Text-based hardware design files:
↓↓↓
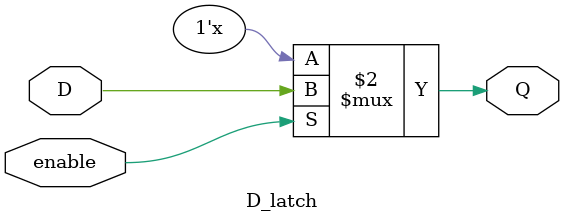
<source format=v>
module D_latch(Q, D, enable);

    output Q;
    input D, enable;

    reg Q;

    always @(enable or D)

        if(enable) Q <= D;

endmodule
</source>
↑↑↑
→ **Task to carry out**
Although the records contain pictures, only their text should be repeated, exactly as it appears.

→ **Solved problem**
<source format=v>
module D_latch(Q, D, enable);

    output Q;
    input D, enable;

    reg Q;

    always @(enable or D)

        if(enable) Q <= D;

endmodule
</source>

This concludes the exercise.